# Fundamental Physics/Electronics/RC Circuit

## RC Circuits

RC circuits are circuits that contain a resistor and a capacitor. These circuits are primarily used as frequency filters. There are two basic arrangements: high-pass and low-pass. A high-pass filter allows frequencies above the cut-off frequency to pass, while a low-pass filter allows frequencies beneath the cut-off frequency to pass. The arrangement of the resistor and the capacitor is what determines their behaviour.

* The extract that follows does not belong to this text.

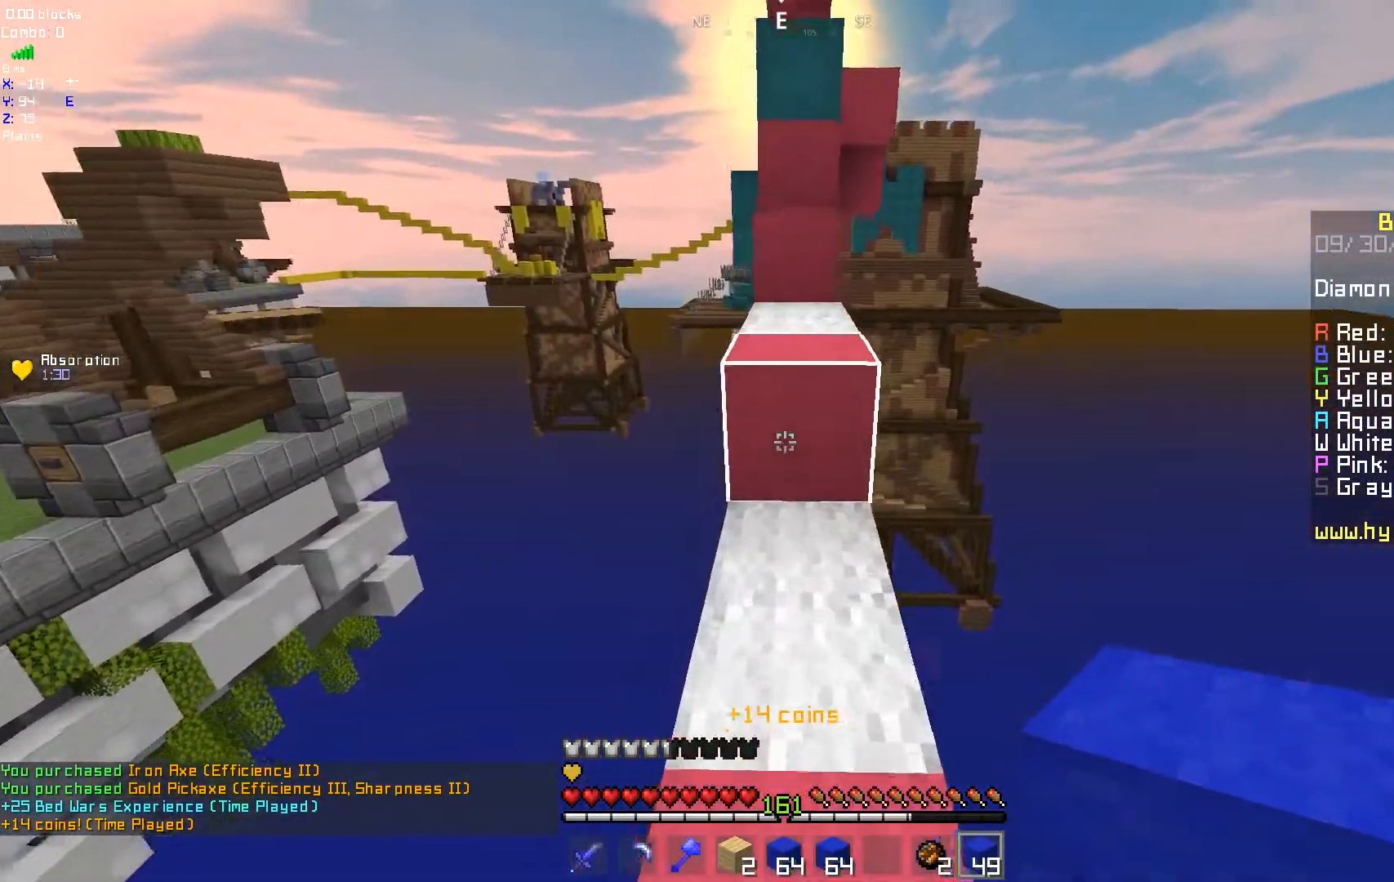
{"keys": ["d"], "mouse": [], "events": [[117, "d", "down"], [300, "d", "up"], [433, "d", "down"]]}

Note that at a particular frequencly, called the cut-off frequency, the Capactive Reactance is equal to the Resistance value. (There is also an associated phase shift of 45 degrees.)

$R=X_{c}$ Substituting

$X_{C}={\frac {1}{2\pi fC}}$ we then have:
$R={\frac {1}{2\pi fC}}$ The cut-off frequency, defined as the frequency at which the signal power is attenuated by 50% (or 3.01 dB), is a function of the resistive and capacitive values. We can rearrange the above formula to solve for $f$ as follows:

$f_{cut-off}={\frac {1}{2\pi RC}}$ ## RC series A circuit of 2 component a resistor and a capacitor connected in series

$V_{C}+V_{R}=0$ $C{\frac {d}{dt}}v(t)+{\frac {v}{R}}v(t)=0$ ${\frac {d}{dt}}v(t)=-{\frac {1}{RC}}v(t)$ $\int {\frac {dv(t)}{v(t)}}=-\int {\frac {1}{RC}}dt$ $Lnv(t)=-{\frac {1}{RC}}t+c$ $v(t)=e^{(-{\frac {1}{RC}}t+c)}$ $v(t)=Ae^{-{\frac {1}{RC}}t}$ ## RC Filters

### Low pass RC filter

When the capacitor is in parallel with the load while the resistor is in series with the capacitor and load, this creates a low pass filter. Low pass filter has a transfer function

$H(j\omega )={\frac {v_{o}}{v_{i}}}={\frac {1}{1+j\omega T}}$ $T={\frac {L}{R}}=RC$ Frequency response of Low pass filter

$\omega =0.v_{o}=v_{i}$ $\omega =\omega _{o}.v_{o}={\frac {v_{i}}{2}}$ $\omega =00.v_{o}=0$ Cut off frequency, $\omega _{o}$ , frequency at which $v_{o}={\frac {1}{2}}v_{i}$ $\omega _{o}={\frac {1}{T}}$ ### High pass CR filter

When the resistor is in parallel with the load and the capacitor is in series with the resistor, a high pass filter is created. High pass filter has a transfer function

$H(j\omega )={\frac {v_{o}}{v_{i}}}={\frac {j\omega T}{1+j\omega T}}$ $T={\frac {L}{R}}=RC$ Frequency response of High pass filter

$\omega =0.v_{o}=0$ $\omega =\omega _{o}.v_{o}={\frac {v_{i}}{2}}$ $\omega =00.v_{o}=v_{i}$ Cut off frequency, $\omega _{o}$ , frequency at which $v_{o}={\frac {1}{2}}v_{i}$ $\omega _{o}={\frac {1}{T}}$ A single RC circuit creates a filter with a 20.0 dB/decade, or 6.02 dB/octave, slope.